* What you have to do *
Give all of the data again exactly as written, omitting every image.

* The records *
● ● ●

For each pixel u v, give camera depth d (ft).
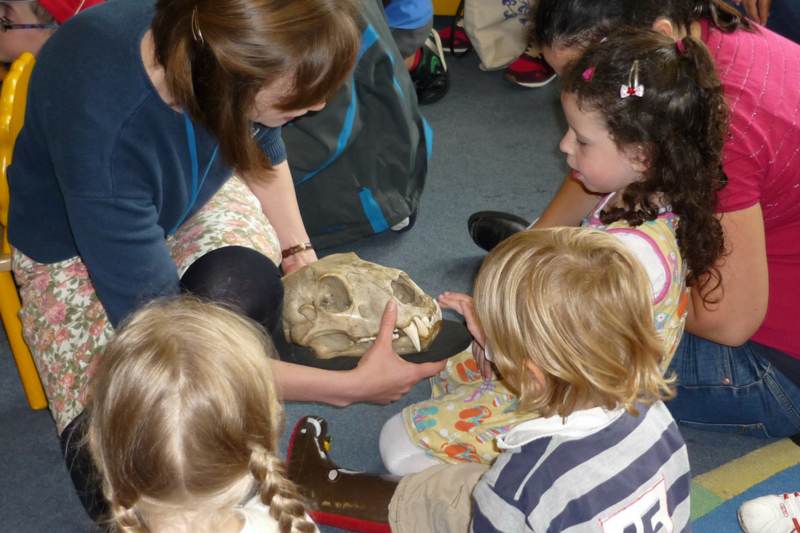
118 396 2.17
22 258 3.92
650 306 2.71
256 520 2.40
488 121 8.47
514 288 2.74
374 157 5.99
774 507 3.98
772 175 3.60
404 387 4.00
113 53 3.05
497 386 4.16
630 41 3.17
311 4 2.71
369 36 5.53
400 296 4.26
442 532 3.46
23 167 3.58
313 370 3.78
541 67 9.05
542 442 2.74
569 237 2.84
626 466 2.69
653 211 3.36
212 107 2.93
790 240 3.99
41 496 4.36
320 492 4.07
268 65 2.72
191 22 2.75
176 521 2.31
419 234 6.63
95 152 3.04
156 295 3.35
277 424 2.72
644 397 2.87
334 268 4.10
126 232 3.20
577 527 2.59
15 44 4.45
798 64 3.77
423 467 4.24
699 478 4.46
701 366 4.46
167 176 3.46
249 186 4.61
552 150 7.91
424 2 7.48
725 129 3.23
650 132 3.12
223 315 2.51
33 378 4.75
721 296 3.77
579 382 2.65
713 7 3.66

● ● ●

* Response to the exercise *
For each pixel u v, give camera depth d (ft).
118 396 2.17
22 258 3.92
650 306 2.71
256 520 2.40
488 121 8.47
514 288 2.74
374 157 5.99
774 507 3.98
772 175 3.60
404 387 4.00
113 53 3.05
497 386 4.16
630 41 3.17
311 4 2.71
369 36 5.53
400 296 4.26
442 532 3.46
23 167 3.58
313 370 3.78
541 67 9.05
542 442 2.74
569 237 2.84
626 466 2.69
653 211 3.36
212 107 2.93
790 240 3.99
41 496 4.36
320 492 4.07
268 65 2.72
191 22 2.75
176 521 2.31
419 234 6.63
95 152 3.04
156 295 3.35
277 424 2.72
644 397 2.87
334 268 4.10
126 232 3.20
577 527 2.59
15 44 4.45
798 64 3.77
423 467 4.24
699 478 4.46
701 366 4.46
167 176 3.46
249 186 4.61
552 150 7.91
424 2 7.48
725 129 3.23
650 132 3.12
223 315 2.51
33 378 4.75
721 296 3.77
579 382 2.65
713 7 3.66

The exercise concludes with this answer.